_BRANO FORNITO_:

Inoltre, uno dei motivi per cui l’inflazione percepita dai cittadini sembra maggiore di quella che risulta dai dati ufficiali deriva proprio dalla scarsa concorrenza nei servizi offerti dal mercato (ad esempio distribuzione commerciale, servizi al consumo, ma non solo) e in quelli di pubblica utilità.
La scarsa competitività dipende anche dal basso grado di “libertà economica” che caratterizza il Paese. Nelle scorse settimane, Heritage Foundation ha pubblicato il suo rapporto annuale in materia, dove di nuovo l’Italia figura tra i fanalini di coda, a conferma di simili indicatori in materia di “business climate” prodotti dalla Banca mondiale.
Ciò dipende dagli eccessi di burocrazia e di regolamentazioni inutili (mentre spesso sono carenti quelle di cui un moderno sistema economico dovrebbe essere dotato), da un sistema fiscale tuttora farraginoso e in continua complicata evoluzione, da un ruolo pervasivo dello Stato e dei livelli inferiori di governo che soffocano l’attività dei soggetti economici. Ogni volta che si parla di liberalizzare, il risultato è quello di nuovi “lacci e laccioli” che imbrigliano le risorse, anzicchè liberarle per promuovere sviluppo.
Scarsa attrattività del “sistema Italia”

_Voci di dati archiviate_:
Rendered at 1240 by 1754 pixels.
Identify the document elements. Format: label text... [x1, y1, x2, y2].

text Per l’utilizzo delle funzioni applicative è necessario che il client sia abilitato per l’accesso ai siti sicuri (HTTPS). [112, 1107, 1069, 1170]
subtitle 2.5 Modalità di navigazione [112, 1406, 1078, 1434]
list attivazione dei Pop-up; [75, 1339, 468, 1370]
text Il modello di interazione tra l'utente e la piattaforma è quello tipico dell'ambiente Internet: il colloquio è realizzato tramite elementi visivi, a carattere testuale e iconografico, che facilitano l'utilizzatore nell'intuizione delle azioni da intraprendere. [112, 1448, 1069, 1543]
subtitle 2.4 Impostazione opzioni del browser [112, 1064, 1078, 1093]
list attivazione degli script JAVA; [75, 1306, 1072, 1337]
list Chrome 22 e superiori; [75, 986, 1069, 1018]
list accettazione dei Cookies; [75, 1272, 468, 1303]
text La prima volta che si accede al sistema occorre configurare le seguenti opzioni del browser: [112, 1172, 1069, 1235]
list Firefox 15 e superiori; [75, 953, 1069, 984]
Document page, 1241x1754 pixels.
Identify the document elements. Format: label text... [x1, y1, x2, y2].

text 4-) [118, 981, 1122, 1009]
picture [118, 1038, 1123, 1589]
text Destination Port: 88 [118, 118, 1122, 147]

_COMPITI DA SVOLGERE_:
- 1) Rispondi a queste domande sul brano sulla competitività italiana:
(a) Quale organizzazione ha pubblicato il rapporto annuale sulla "libertà economica"?
(b) Quale istituzione produce indicatori simili in materia di "business climate"?
(c) Da che cosa deriva, secondo il brano, uno dei motivi per cui l'inflazione percepita sembra maggiore di quella ufficiale?
- 2) Estrai dal brano sulla competitività italiana la parte che va da "Inoltre, uno dei" a "di pubblica utilità.", riportandola senza alcuna modifica.
- 3) Prosegui il brano sulla competitività italiana dal punto in cui termina.

_RISULTATI OTTENUTI_:
- 1)
(a) Heritage Foundation.
(b) La Banca mondiale.
(c) Dalla scarsa concorrenza nei servizi offerti dal mercato e in quelli di pubblica utilità.

- 2)
Inoltre, uno dei motivi per cui l’inflazione percepita dai cittadini sembra maggiore di quella che risulta dai dati ufficiali deriva proprio dalla scarsa concorrenza nei servizi offerti dal mercato (ad esempio distribuzione commerciale, servizi al consumo, ma non solo) e in quelli di pubblica utilità.

- 3)
Un altro (speculare) nodo di fondo riguarda l’attrattività del sistema, cioè la capacità di mantenere le risorse a disposizione e di attirarne di nuove (sia capitale fisico che capitale umano). Senza indulgere sul dibattito relativo alla “fuga dei cervelli”, è indubbia la scarsa capacità del sistema Italia di attirare talenti, mentre altrettanto emblematica è la composizione degli investimenti esteri che vi affluiscono. Questi sempre più riguardano attività che si rivolgono a un utilizzo finale, cioè che cercano di sfruttare un mercato con un relativamente alto potere d’acquisto e senza eccessiva concorrenza, piuttosto che imbarcarsi in settori produttivi, che inevitabilmente devono fare i conti con la concorrenza internazionale, e quindi con i bassi livelli di competitività. Quindi l’Italia è un Paese dove gli stranieri preferiscono investire per ritorni immediati (sino a che la scarsa performance economica non si farà sentire sul potere d’acquisto), piuttosto che guardando al futuro in una prospettiva di crescita.
Tra i fattori negativi che sembrano scoraggiare un maggior impegno da parte degli investitori esteri occorre segnalare l’eccesso di burocrazia e la farraginosità della regolamentazione nei rapporti tra Pubblica amministrazione (sia statale, che regionale e locale) e imprese, le lentezze del sistema giudiziario e gli scarsi livelli di sicurezza e di legalità (perlomeno in alcune parti del territorio nazionale), l’inadeguatezza delle infrastrutture e dei servizi, e altri ancora. Interventi decisi su questi fronti sono indispensabili se non si vuole di fatto rinunciare a flussi di risorse dall’estero, peraltro fondamentali per rivitalizzare lo sviluppo economico del Paese.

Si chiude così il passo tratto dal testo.